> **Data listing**
━━━━━━━━━━

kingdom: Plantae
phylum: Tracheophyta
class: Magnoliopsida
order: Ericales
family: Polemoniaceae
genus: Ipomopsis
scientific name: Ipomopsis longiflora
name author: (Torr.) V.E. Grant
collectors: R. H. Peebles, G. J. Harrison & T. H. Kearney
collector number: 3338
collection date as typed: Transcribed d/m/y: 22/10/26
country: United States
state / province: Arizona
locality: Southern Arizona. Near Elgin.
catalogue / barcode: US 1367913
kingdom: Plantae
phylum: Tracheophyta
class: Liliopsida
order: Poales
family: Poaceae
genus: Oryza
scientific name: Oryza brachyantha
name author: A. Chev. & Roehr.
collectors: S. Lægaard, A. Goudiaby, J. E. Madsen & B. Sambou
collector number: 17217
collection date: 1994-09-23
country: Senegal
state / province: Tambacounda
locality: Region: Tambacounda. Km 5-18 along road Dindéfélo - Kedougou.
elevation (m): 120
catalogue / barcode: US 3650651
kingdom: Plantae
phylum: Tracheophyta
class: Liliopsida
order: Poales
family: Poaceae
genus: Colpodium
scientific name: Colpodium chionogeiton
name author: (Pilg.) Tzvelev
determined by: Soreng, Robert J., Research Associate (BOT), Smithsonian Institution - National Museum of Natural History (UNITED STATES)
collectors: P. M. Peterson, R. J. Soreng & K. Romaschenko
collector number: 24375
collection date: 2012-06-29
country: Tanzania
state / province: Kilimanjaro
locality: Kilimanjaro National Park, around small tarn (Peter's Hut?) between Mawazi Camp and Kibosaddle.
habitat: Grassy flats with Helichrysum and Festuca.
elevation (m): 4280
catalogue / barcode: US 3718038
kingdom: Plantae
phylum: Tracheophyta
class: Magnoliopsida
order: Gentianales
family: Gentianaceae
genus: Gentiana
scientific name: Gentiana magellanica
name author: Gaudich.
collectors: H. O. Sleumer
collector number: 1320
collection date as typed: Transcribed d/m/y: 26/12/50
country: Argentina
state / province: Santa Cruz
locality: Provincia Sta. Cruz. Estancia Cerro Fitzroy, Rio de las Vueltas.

━━━━━━━━━━

Can you lay out every line of the records above as a single numbered list, leaving out any blank lines?

1. kingdom: Plantae
2. phylum: Tracheophyta
3. class: Magnoliopsida
4. order: Ericales
5. family: Polemoniaceae
6. genus: Ipomopsis
7. scientific name: Ipomopsis longiflora
8. name author: (Torr.) V.E. Grant
9. collectors: R. H. Peebles, G. J. Harrison & T. H. Kearney
10. collector number: 3338
11. collection date as typed: Transcribed d/m/y: 22/10/26
12. country: United States
13. state / province: Arizona
14. locality: Southern Arizona. Near Elgin.
15. catalogue / barcode: US 1367913
16. kingdom: Plantae
17. phylum: Tracheophyta
18. class: Liliopsida
19. order: Poales
20. family: Poaceae
21. genus: Oryza
22. scientific name: Oryza brachyantha
23. name author: A. Chev. & Roehr.
24. collectors: S. Lægaard, A. Goudiaby, J. E. Madsen & B. Sambou
25. collector number: 17217
26. collection date: 1994-09-23
27. country: Senegal
28. state / province: Tambacounda
29. locality: Region: Tambacounda. Km 5-18 along road Dindéfélo - Kedougou.
30. elevation (m): 120
31. catalogue / barcode: US 3650651
32. kingdom: Plantae
33. phylum: Tracheophyta
34. class: Liliopsida
35. order: Poales
36. family: Poaceae
37. genus: Colpodium
38. scientific name: Colpodium chionogeiton
39. name author: (Pilg.) Tzvelev
40. determined by: Soreng, Robert J., Research Associate (BOT), Smithsonian Institution - National Museum of Natural History (UNITED STATES)
41. collectors: P. M. Peterson, R. J. Soreng & K. Romaschenko
42. collector number: 24375
43. collection date: 2012-06-29
44. country: Tanzania
45. state / province: Kilimanjaro
46. locality: Kilimanjaro National Park, around small tarn (Peter's Hut?) between Mawazi Camp and Kibosaddle.
47. habitat: Grassy flats with Helichrysum and Festuca.
48. elevation (m): 4280
49. catalogue / barcode: US 3718038
50. kingdom: Plantae
51. phylum: Tracheophyta
52. class: Magnoliopsida
53. order: Gentianales
54. family: Gentianaceae
55. genus: Gentiana
56. scientific name: Gentiana magellanica
57. name author: Gaudich.
58. collectors: H. O. Sleumer
59. collector number: 1320
60. collection date as typed: Transcribed d/m/y: 26/12/50
61. country: Argentina
62. state / province: Santa Cruz
63. locality: Provincia Sta. Cruz. Estancia Cerro Fitzroy, Rio de las Vueltas.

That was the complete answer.